# Dataset records
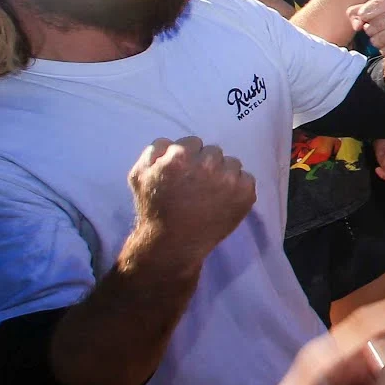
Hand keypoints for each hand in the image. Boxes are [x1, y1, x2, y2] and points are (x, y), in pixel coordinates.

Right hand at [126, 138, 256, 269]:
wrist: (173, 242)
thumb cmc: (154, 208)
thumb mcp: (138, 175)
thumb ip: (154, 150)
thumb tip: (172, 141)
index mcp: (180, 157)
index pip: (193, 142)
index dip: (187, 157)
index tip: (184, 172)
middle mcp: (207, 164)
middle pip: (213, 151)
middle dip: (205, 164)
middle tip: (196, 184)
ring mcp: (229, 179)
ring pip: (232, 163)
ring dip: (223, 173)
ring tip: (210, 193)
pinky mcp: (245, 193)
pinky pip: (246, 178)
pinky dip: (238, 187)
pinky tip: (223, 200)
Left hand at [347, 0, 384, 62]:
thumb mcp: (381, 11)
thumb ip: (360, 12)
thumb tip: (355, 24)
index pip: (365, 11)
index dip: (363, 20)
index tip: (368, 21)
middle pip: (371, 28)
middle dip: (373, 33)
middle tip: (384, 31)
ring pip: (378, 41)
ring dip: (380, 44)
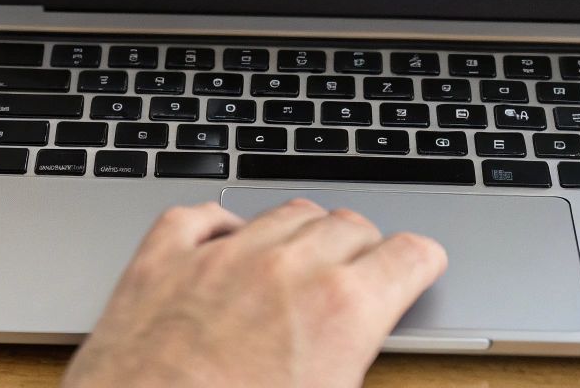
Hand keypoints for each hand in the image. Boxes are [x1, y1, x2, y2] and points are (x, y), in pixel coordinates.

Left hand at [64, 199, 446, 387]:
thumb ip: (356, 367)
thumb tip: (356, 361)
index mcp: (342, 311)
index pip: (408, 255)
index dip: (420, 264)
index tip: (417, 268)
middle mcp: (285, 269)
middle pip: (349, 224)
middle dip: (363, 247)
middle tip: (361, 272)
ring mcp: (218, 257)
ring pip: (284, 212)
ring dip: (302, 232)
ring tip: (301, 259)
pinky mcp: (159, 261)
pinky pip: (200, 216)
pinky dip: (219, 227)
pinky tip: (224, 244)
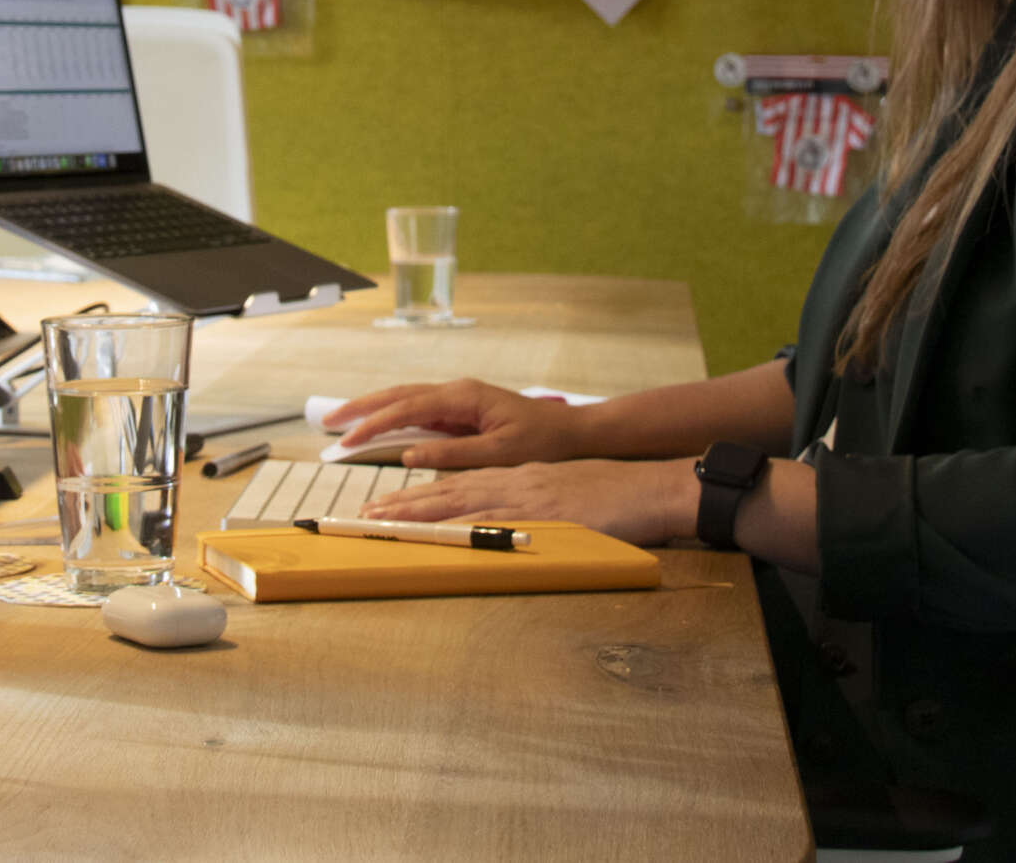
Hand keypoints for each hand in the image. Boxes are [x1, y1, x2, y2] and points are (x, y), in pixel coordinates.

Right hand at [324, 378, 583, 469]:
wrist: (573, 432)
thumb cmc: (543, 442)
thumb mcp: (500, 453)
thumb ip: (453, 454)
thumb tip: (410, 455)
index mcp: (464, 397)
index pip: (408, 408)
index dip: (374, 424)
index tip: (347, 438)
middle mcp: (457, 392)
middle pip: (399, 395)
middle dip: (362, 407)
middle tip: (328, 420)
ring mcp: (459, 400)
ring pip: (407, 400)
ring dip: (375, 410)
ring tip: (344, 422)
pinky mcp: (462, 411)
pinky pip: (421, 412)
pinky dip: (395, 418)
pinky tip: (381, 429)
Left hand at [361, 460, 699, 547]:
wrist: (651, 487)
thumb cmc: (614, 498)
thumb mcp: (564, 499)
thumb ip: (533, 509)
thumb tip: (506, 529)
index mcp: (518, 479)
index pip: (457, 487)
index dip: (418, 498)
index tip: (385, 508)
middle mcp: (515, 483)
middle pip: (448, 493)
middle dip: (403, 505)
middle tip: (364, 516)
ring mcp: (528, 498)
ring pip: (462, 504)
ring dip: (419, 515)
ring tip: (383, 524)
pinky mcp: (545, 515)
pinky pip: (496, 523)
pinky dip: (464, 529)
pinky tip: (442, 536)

# Exercise prompt
Which lines above contain the word "Left"? Show each of them.

# Reply
Left hand at [347, 0, 384, 62]:
Left hand at [64, 199, 446, 387]:
Left hand at [361, 460, 699, 547]:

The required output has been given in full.